==== Dataset

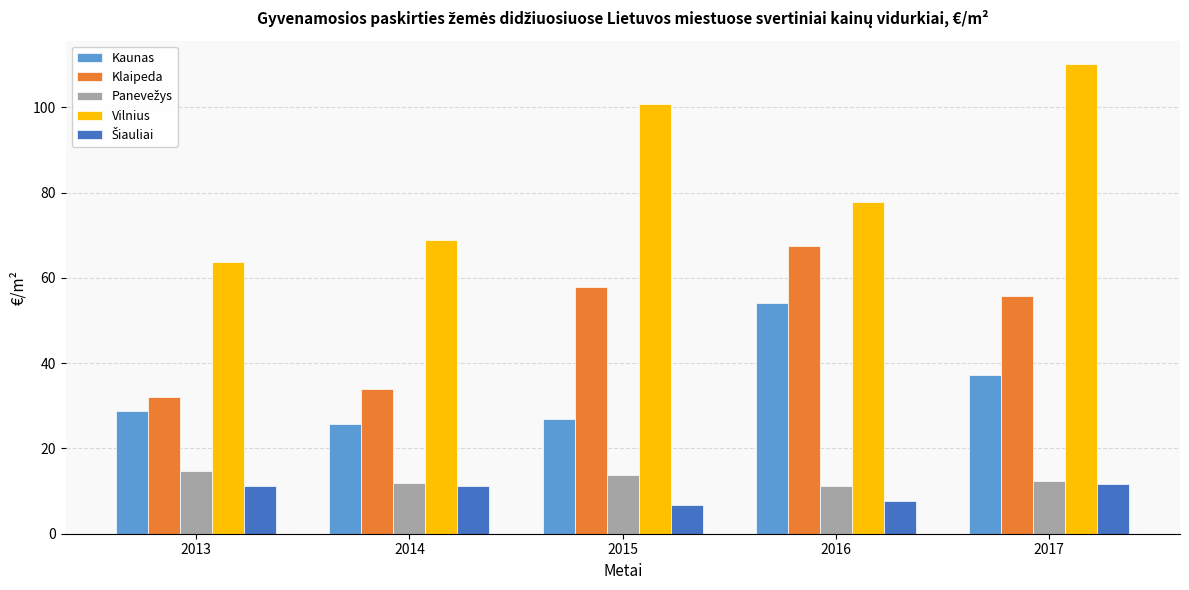

Are the bars horizontal?

No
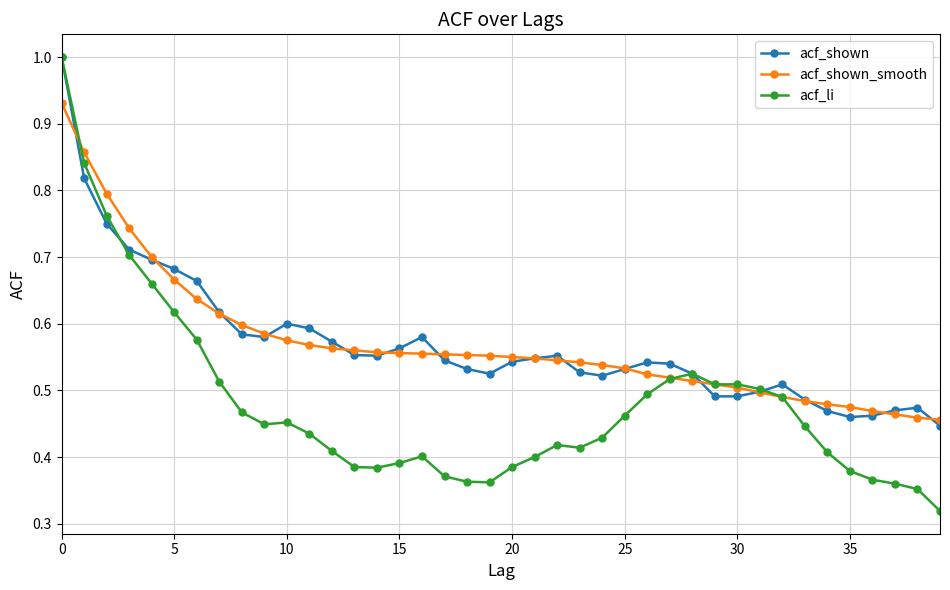

Count the acf_shown_smooth values in the range 0 to 1.

40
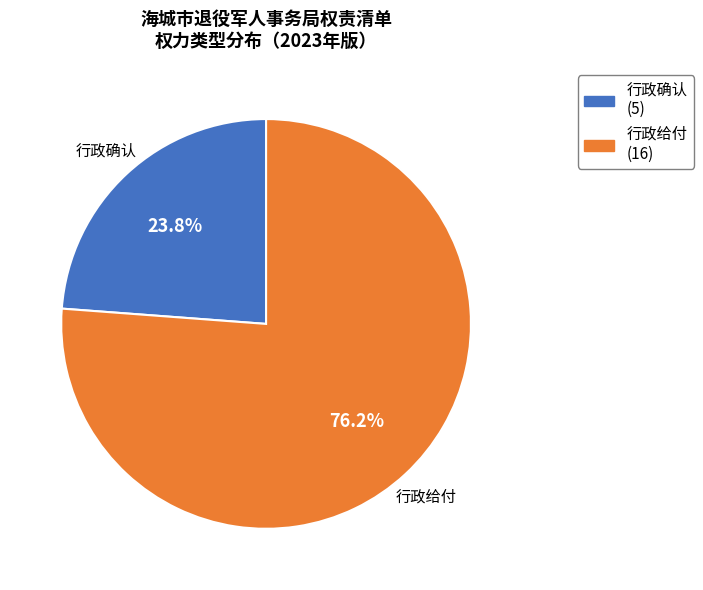

Which has a higher value, 行政给付 or 行政确认?

行政给付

========

### Your task
Set out the lines of the listing above as a numbered list, omitting blank lines and pictures.

### Solution for this problem
1. Are the bars horizontal?
2. No
3. Count the acf_shown_smooth values in the range 0 to 1.
4. 40
5. Which has a higher value, 行政给付 or 行政确认?
6. 行政给付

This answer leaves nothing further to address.